A Conversation tool, which provides a guided conversation experience about criteria and standards.
The Benchmark Distributions tool converts plain-language statements about standards into pooled probability distributions. You can input information in various formats such as "85% satisfied," "9 in 10 satisfied," or "92 out of 96 satisfied." The specially-trained AI will process these statements and produce a probability distribution that reflects the combined information.
The tool offers a basic interpretation of the distribution, including a 95% credibility interval. The Benchmark Distributions Tool is particularly useful when you want to combine multiple potential standards into a single summary of all available information.
The Prior Interpreter tool builds on the Benchmark Distributions tool by allowing you to crowdsource judgments about criteria from a wide range of stakeholders, including experts. This tool is especially helpful when standards are unclear, contentious, or dependent on specialized knowledge.
You can collect plain-language statements from stakeholders via surveys, interviews, or live polls. When participants submit their inputs, they can indicate whether they consider themselves experts in the field. Simply paste the statements they make into the Prior Interpreter, separated by commas or periods. The Prior Interpreter processes inputs in two stages: first, it identifies and quantifies standards from each statement, providing transparency by showing how each input contributed to the distribution. Second, it flags the inputs provided by experts. A key feature of this tool is the Expertise Multiplier. By default, all inputs are weighted equally (multiplier = 1). However, if you wish to give more weight to expert opinions, you can increase the Expertise Multiplier. For example, setting the multiplier to 3 will give expert opinions triple weight.4 This feature is useful when expert knowledge is particularly valuable or when the evaluation context justifies prioritizing specialized expertise. The results section displays the differences between expert and non-expert opinions and provide interpretations of key statistics derived from the distribution.

Measure

The Measure step is about selecting or creating data collection tools that gather the information needed for your evaluation. This step bridges the gap between your criteria and standards, defined in the Benchmark stage, and your analysis. On this page, you can discuss your benchmarks with the Conversation assistant, which is trained to guide you through step. The assistant can help you generate survey items or develop rubrics based on the benchmarks you’ve identified, as well as any other variables your evaluation needs to consider. The Scratch Pad follows you to this page as well.
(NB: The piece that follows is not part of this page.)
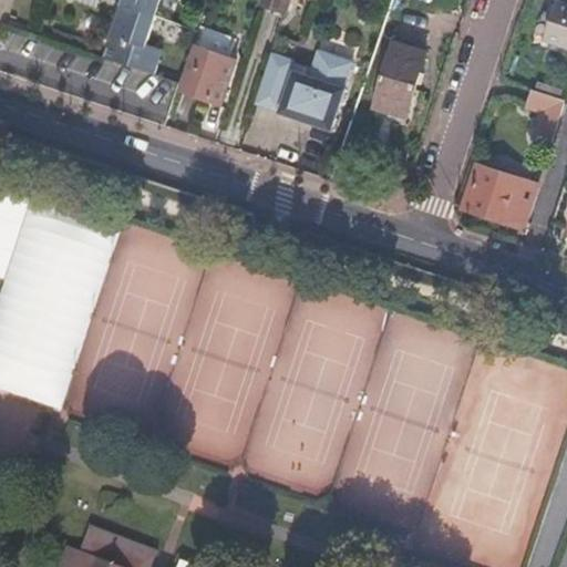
[(113,63),(154,75),(162,51),(146,45),(161,0),(123,0),(109,45),(117,48),(113,63)]
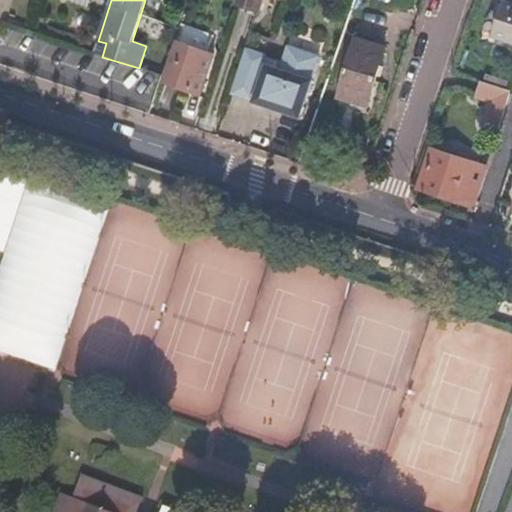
[(238,0),(236,7),(259,15),(264,0),(286,0),(288,1),(288,0),(238,0)]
The utilities on this page are designed to assist in creating both qualitative and quantitative data collection tools. Right now, two primary tools are available:

The Rubric Builder is a comprehensive tool that allows you to create rubrics by setting a title, providing descriptions, adding criteria, and defining the number of scoring levels for each dimension. For instance, you might score dance performances based on technique, performance, and choreography, with five levels for each category, each uniquely defined. Once you finalize your rubric, selecting the Finish button will display the completed rubric and allow you to download it as a table. Alternatively, you can proceed to Use Rubric to score the evaluand in real time. As you review each performance, you can select store each score when you are ready.
The Survey Improver is an AI tool designed to provide detailed feedback on your survey items. Simply paste your survey items into the tool and specify the type of feedback you seek. The tool will offer targeted recommendations to help you improve your survey. Treat the Survey Improver as an expert collaborator, guiding you toward building a better instrument.

Analyze

The Analyze page is where the performance of the evaluand confronts the benchmarks you determined in the second step. There are several ways this comparison can occur.

The most intuitive approach is to ask whether, on average, the evaluand outperforms the established standard. Rather than providing a simple yes or no answer, we can use information from the performance sample and the distribution of benchmarks to determine the probability that the evaluand has outperformed the benchmark distribution.

If the data are structured in a binary fashion, this can be done with an A/B test or a multi-armed bandit. The former applies to a two-group scenario, while the latter applies to a multi-group scenario. Continuous data can be handled using an independent-samples t-test for the two-group case and one-way ANOVA for the multi-group case. When working with rubrics, we can use a Bayesian multinomial analysis to determine the probability that the distribution of performance scores we observe is different from the benchmark distribution.

The second major way that the evaluand can confront the benchmark is when that benchmark is represented by the performance of another measured group. This commonly occurs when the benchmark is the performance of the evaluand at an earlier time point. In such cases, you can apply a paired-samples t-test or an A/B test. In efficiency studies involving many groups, the benchmark is the efficiency frontier in a data envelopment analysis (DEA). This emergent benchmark arises from the optimization of multiple inputs and outputs.

On this page of the app, all the tests listed above are available in the Methods section. Most of them can be run by simply typing in the appropriate values. Some, like the paired-samples t-test, require your data, which can be added using the Data Uploader tool at the bottom of the page. Other analysis methods allow you to input or copy data from a dataset automatically.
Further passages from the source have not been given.